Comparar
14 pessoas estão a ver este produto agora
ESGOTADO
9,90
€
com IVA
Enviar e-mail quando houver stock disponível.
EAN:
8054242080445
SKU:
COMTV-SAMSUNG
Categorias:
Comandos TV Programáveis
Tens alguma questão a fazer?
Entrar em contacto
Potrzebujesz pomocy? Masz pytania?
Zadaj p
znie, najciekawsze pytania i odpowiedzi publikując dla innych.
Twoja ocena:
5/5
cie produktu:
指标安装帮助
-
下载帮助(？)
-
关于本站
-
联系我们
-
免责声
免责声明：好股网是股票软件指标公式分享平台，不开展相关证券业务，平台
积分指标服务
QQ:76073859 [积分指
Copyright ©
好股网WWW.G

• **Work to complete**
Go over the entries above and tally the lines holding "pytania"; please answer with the number alone.

• **Solution to the problem**
2